At one point, Amigo rented a 15-acre walnut orchard and went to the local ag extension agent for advice. The agent “brainwashed” Amigo into believing that it was impossible to grow walnuts commercially without using harsh chemical sprays. The advice went against Amigo’s organic instincts, but he wasn’t sure what to do. One day, unannounced–in what Bob described as a “miracle”–Bill Barnett from the University of California showed up at the orchard. Bill was in the process of writing an Integrated Pest Management Manual and needed an orchard that wasn’t sprayed. They found a number of beneficial insects in Amigo’s orchard and began a trial. The trial was a success resulting in an abundant walnut harvest without using any chemical sprays. Amigo’s orchard became a university biological pest control test site where they introduced a wasp from Iran that preyed on aphids, a serious pest problem for walnut growers. Introduction of the wasp effectively controlled the aphid problem without chemical sprays and as result UC researchers spread the wasp in other areas and in four years it eliminated the walnut aphid problem. 

Amigo Bob was a founding member of CCOF (California Certified Organic Farmers) in 1973. Prior to national organic standards when each state had a different standard (and some states had no standard), CCOF was the gold standard for organic certification.

* * *

**WHAT THE TASK ASKS**
Copy the portion of the text on Amigo Bob that begins with "Amigo Bob was" and ends with "for organic certification.", replacing "gold standard" with "benchmark". The records are taken from a different source.

* * *

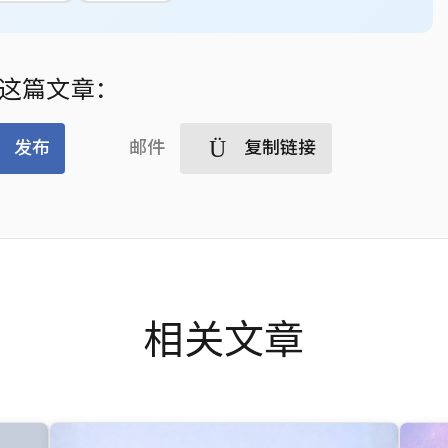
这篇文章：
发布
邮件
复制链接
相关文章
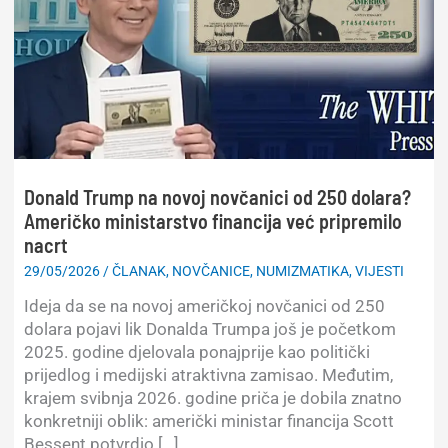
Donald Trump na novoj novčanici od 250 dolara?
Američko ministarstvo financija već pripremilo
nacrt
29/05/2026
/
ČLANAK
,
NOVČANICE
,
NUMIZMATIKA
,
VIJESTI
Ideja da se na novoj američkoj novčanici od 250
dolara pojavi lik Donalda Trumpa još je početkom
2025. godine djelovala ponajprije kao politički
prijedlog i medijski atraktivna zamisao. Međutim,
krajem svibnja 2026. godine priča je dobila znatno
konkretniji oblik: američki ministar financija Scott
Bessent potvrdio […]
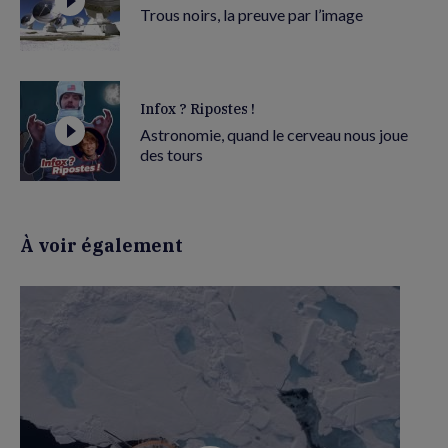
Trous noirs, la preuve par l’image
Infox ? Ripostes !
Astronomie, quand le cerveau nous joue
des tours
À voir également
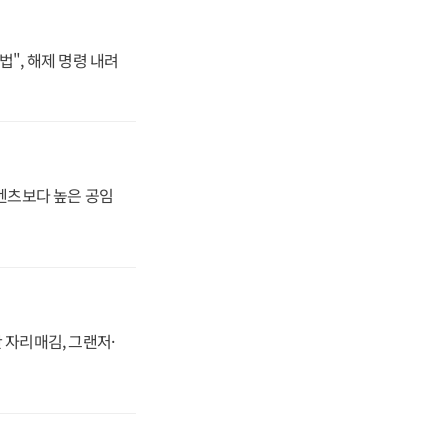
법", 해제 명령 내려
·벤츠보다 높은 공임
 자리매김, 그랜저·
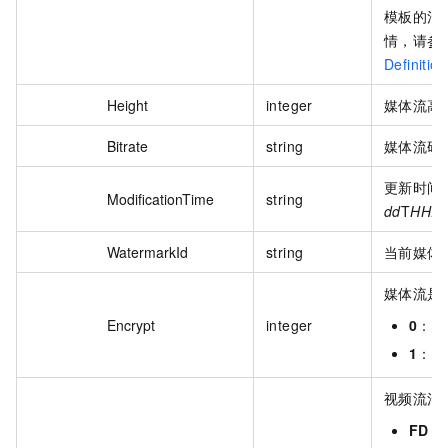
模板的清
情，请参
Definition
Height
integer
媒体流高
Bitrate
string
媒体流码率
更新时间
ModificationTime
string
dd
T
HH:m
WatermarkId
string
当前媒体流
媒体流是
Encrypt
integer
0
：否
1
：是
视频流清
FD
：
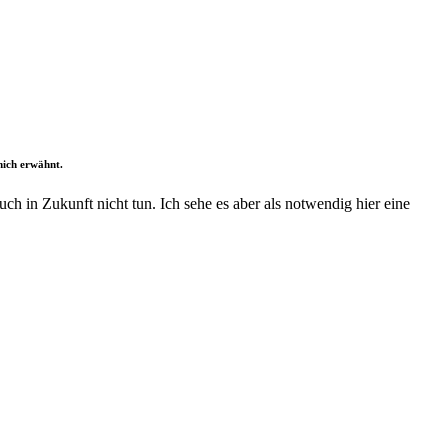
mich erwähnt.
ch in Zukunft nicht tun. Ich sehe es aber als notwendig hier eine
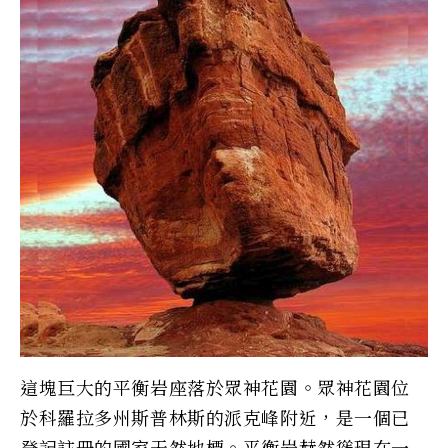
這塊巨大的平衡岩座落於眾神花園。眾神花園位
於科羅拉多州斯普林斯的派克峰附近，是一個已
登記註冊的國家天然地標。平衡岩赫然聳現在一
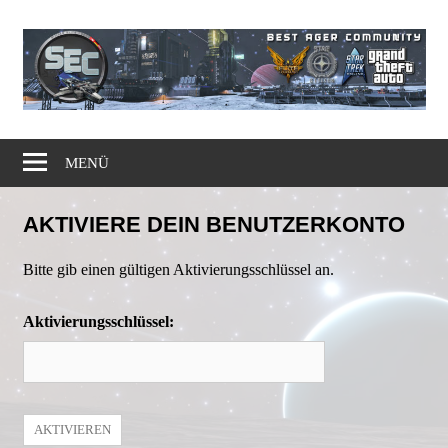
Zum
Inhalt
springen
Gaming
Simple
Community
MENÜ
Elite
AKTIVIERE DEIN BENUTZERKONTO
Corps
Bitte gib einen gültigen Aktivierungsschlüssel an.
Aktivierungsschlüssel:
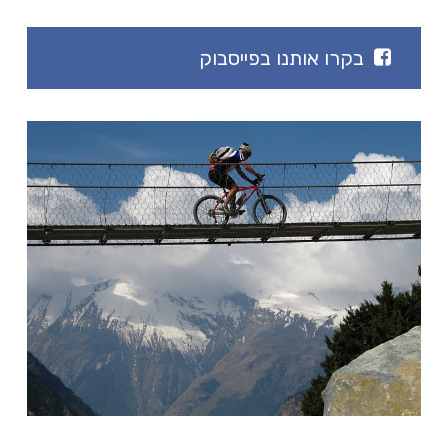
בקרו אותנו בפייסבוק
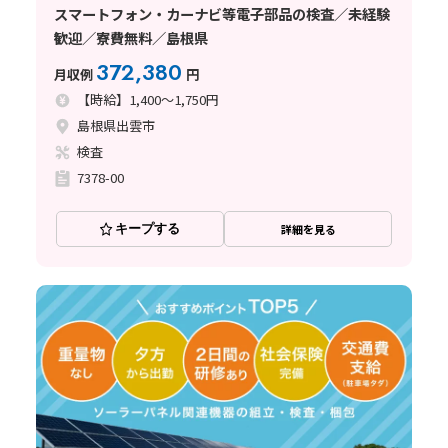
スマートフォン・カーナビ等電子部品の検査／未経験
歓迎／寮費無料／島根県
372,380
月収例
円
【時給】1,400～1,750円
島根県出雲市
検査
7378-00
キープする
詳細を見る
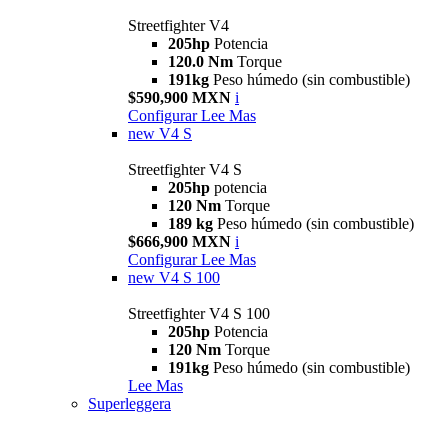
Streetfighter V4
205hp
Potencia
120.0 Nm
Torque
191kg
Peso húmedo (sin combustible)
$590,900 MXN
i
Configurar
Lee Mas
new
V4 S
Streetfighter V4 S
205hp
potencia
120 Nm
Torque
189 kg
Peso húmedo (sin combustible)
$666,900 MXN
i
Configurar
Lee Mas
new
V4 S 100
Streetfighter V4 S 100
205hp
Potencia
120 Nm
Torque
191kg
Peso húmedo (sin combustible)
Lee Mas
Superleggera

* * *

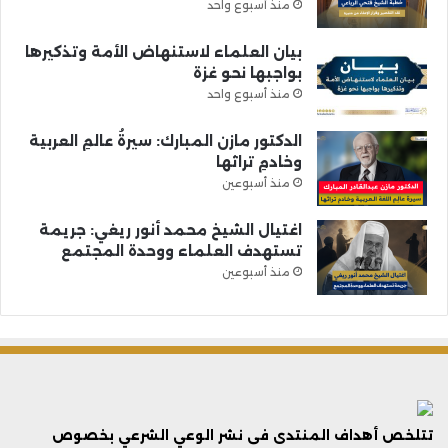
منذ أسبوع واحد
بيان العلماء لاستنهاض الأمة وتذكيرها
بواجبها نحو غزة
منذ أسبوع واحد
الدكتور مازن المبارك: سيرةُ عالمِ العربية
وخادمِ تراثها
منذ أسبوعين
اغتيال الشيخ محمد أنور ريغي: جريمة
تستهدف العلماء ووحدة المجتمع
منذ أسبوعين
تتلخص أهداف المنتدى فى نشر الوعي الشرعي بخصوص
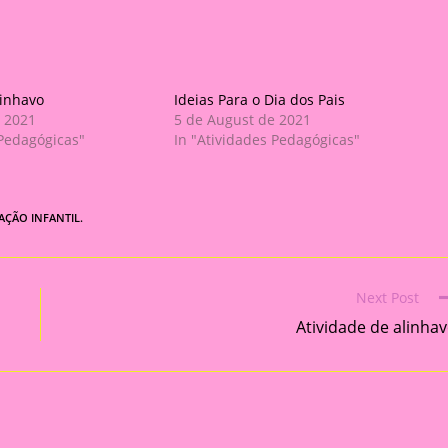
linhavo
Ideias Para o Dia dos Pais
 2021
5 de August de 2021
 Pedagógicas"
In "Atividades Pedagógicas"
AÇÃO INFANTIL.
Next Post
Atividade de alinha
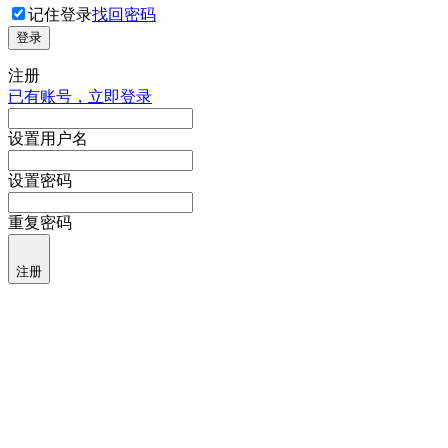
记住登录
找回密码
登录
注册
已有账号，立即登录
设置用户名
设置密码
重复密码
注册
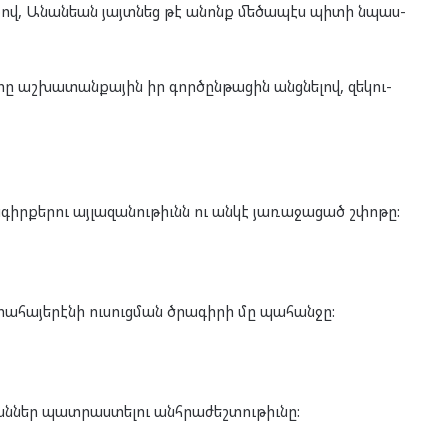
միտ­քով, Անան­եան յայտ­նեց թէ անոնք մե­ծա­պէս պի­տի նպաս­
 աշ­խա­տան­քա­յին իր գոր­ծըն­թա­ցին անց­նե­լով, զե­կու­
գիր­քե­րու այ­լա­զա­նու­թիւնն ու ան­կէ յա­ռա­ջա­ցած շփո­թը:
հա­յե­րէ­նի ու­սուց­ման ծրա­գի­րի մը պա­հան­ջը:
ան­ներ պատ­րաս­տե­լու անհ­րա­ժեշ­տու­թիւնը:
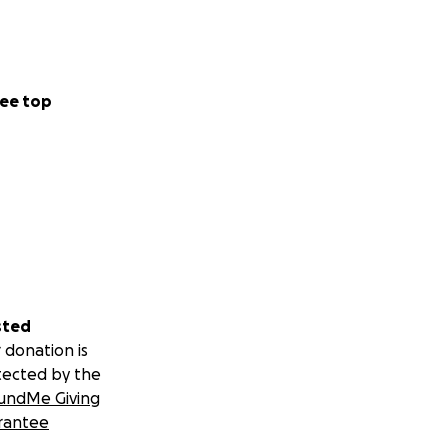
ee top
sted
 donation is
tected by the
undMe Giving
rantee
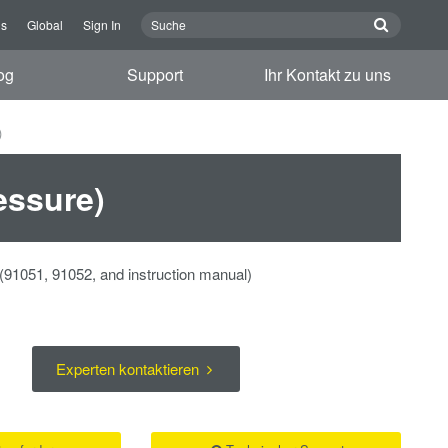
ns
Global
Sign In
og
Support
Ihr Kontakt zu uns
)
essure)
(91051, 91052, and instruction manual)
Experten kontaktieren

* * *

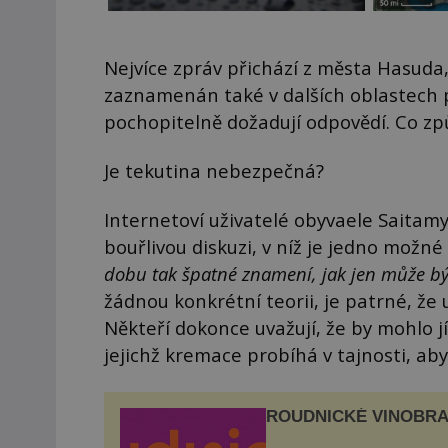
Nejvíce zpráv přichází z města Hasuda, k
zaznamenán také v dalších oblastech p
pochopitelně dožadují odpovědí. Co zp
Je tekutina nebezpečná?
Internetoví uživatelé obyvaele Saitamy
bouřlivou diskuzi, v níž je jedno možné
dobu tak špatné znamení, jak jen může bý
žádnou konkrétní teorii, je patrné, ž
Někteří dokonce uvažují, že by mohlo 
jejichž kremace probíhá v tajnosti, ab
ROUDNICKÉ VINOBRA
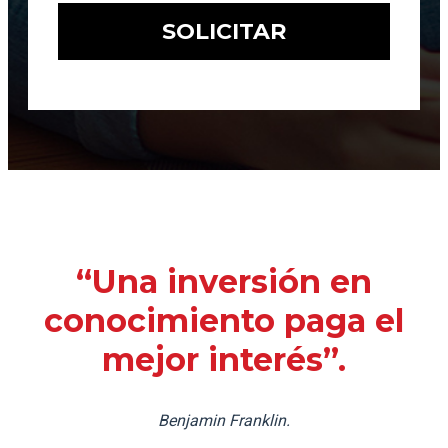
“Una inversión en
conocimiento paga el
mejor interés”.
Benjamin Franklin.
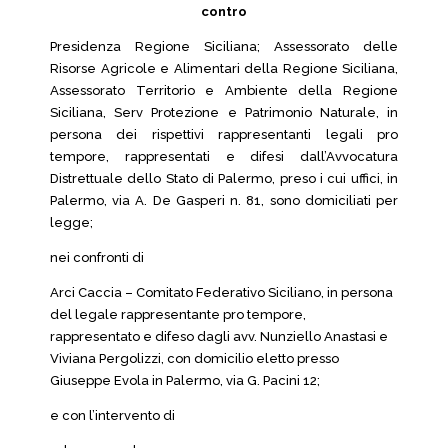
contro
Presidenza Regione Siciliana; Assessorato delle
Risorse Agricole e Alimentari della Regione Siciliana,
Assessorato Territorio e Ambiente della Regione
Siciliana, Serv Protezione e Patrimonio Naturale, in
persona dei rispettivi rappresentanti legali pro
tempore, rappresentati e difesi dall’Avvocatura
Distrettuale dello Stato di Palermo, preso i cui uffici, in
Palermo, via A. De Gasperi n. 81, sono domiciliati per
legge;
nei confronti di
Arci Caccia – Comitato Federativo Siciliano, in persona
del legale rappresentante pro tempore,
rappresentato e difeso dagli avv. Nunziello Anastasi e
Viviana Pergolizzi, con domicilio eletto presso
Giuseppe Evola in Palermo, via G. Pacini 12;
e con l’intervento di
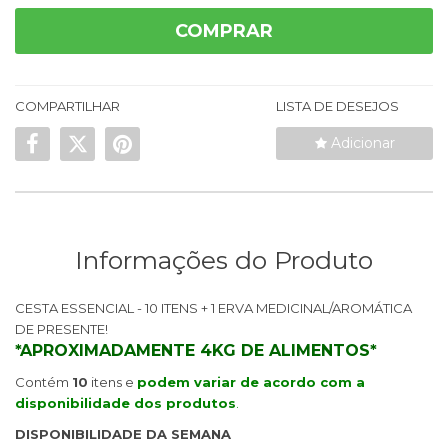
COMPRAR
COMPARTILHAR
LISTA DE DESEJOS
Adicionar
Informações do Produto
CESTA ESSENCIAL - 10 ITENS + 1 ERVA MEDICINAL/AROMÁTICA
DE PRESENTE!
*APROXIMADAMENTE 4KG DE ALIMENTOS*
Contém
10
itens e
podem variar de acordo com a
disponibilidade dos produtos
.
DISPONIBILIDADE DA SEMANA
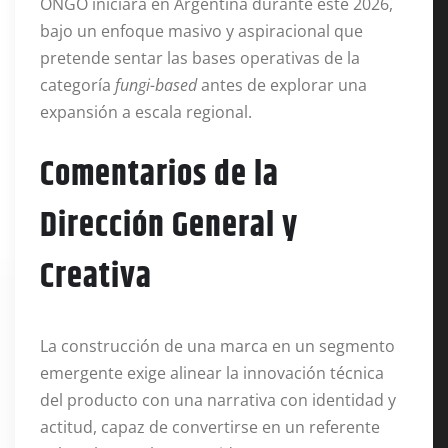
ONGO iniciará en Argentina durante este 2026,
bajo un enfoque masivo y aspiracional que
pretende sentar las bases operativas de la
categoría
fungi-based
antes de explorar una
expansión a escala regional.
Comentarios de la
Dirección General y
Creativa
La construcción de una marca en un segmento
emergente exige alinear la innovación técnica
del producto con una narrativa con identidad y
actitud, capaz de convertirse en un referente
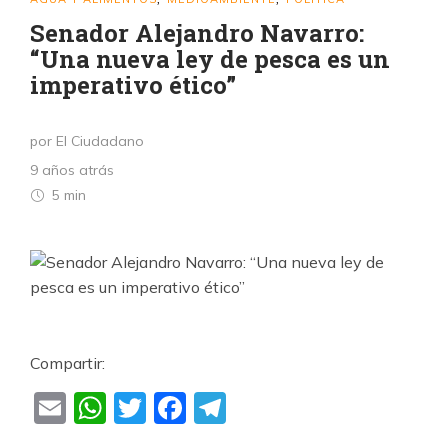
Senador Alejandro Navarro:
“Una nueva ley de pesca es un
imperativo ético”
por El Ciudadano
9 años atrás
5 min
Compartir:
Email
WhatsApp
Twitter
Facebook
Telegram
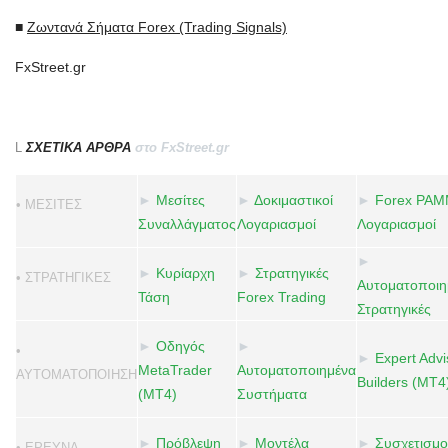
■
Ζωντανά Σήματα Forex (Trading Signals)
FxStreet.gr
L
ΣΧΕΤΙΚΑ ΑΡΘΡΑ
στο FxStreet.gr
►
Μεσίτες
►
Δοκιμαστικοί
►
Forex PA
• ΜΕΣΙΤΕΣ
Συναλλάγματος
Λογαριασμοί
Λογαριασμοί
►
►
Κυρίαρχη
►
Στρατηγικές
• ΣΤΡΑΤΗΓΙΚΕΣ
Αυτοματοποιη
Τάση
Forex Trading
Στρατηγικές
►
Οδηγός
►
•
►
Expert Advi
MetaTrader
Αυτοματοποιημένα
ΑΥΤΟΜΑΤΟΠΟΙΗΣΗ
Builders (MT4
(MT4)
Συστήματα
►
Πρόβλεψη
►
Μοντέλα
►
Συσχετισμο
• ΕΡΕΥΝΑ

* * *

**ANSWER TO THE EXERCISE**
Amigo Bob was a founding member of CCOF (California Certified Organic Farmers) in 1973. Prior to national organic standards when each state had a different standard (and some states had no standard), CCOF was the benchmark for organic certification.